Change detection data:

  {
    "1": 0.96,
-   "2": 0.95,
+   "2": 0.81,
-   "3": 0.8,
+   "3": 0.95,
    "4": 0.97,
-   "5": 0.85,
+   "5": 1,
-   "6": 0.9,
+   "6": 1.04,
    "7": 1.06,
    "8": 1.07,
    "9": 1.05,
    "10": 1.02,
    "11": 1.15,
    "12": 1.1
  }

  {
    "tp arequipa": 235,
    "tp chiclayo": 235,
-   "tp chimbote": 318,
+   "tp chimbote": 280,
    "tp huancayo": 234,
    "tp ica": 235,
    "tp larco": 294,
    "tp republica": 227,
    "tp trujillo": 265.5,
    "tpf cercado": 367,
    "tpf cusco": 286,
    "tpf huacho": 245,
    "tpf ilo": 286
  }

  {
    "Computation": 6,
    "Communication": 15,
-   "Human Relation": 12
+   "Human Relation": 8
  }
==
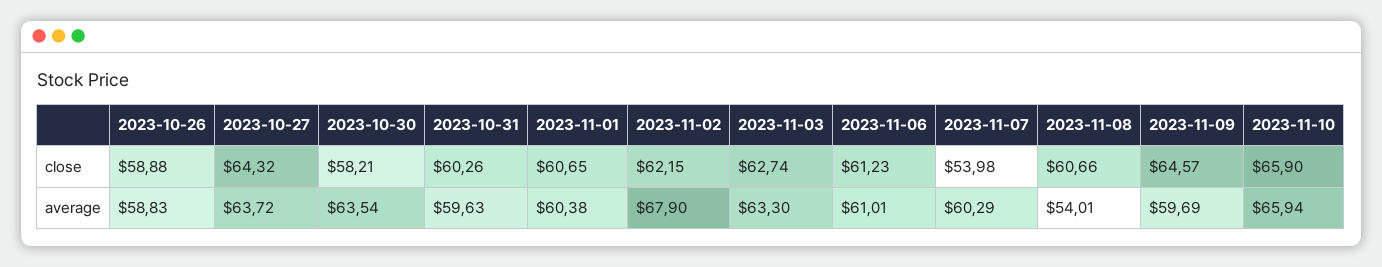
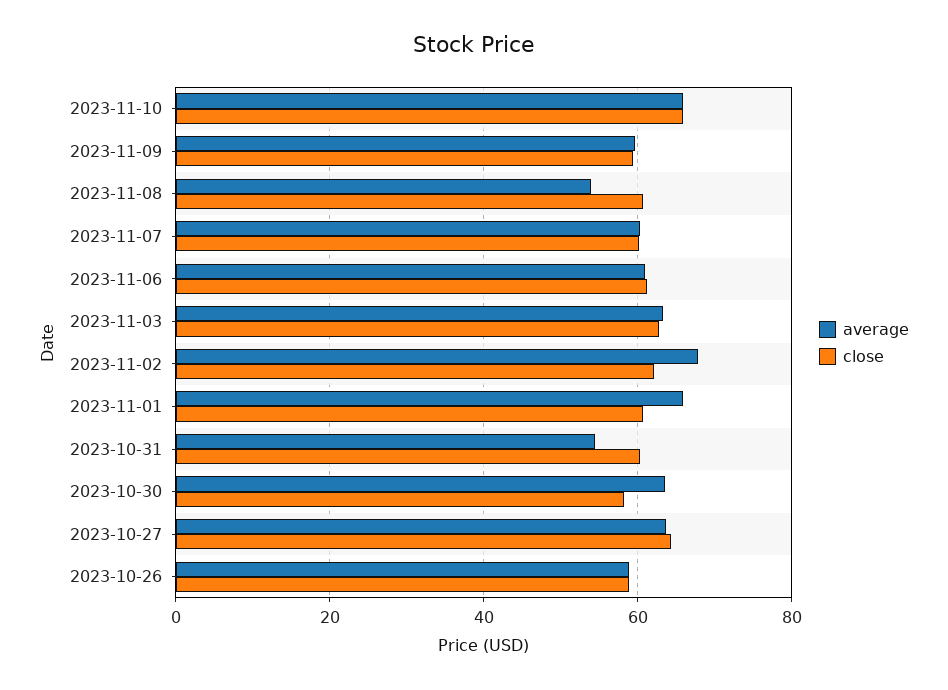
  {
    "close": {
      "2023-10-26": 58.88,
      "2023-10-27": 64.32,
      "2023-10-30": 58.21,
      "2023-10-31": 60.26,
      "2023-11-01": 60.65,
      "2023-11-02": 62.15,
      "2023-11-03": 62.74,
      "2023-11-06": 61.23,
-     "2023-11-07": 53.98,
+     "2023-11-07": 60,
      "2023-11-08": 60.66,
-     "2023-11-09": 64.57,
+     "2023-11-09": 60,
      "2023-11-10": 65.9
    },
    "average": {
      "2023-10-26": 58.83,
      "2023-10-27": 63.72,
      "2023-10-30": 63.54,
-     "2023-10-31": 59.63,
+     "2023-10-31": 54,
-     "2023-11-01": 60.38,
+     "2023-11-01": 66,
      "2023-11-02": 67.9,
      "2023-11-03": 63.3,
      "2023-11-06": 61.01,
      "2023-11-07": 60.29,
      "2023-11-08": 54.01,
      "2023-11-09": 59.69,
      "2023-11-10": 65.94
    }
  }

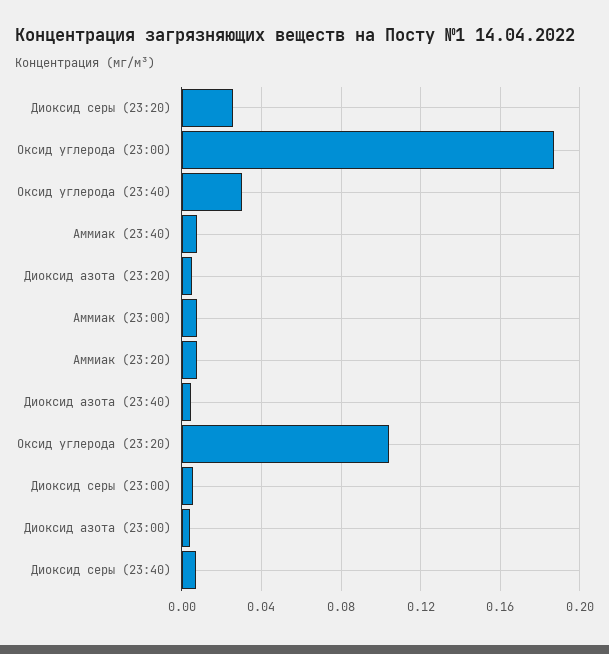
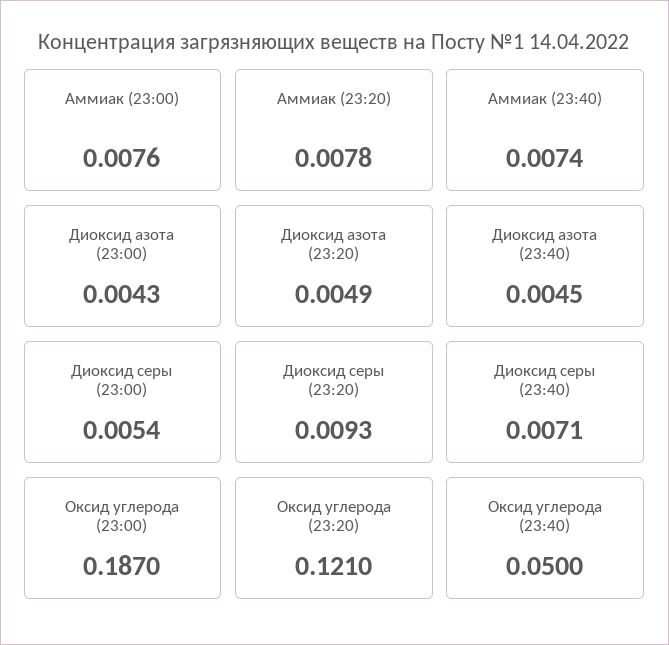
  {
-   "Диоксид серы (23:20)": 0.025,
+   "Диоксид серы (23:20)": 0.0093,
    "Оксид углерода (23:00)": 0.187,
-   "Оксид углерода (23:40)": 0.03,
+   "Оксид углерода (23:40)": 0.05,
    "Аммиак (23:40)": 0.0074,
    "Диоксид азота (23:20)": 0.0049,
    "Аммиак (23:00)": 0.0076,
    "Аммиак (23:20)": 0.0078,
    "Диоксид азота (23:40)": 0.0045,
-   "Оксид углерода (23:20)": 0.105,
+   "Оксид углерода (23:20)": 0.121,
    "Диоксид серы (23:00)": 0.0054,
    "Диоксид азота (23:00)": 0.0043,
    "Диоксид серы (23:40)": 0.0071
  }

• [ACTION ITEM] Copy each line of the data that contains the word "Диоксид".

• [ANSWER TO THE PROBLEM]
-   "Диоксид серы (23:20)": 0.025,
+   "Диоксид серы (23:20)": 0.0093,
    "Диоксид азота (23:20)": 0.0049,
    "Диоксид азота (23:40)": 0.0045,
    "Диоксид серы (23:00)": 0.0054,
    "Диоксид азота (23:00)": 0.0043,
    "Диоксид серы (23:40)": 0.0071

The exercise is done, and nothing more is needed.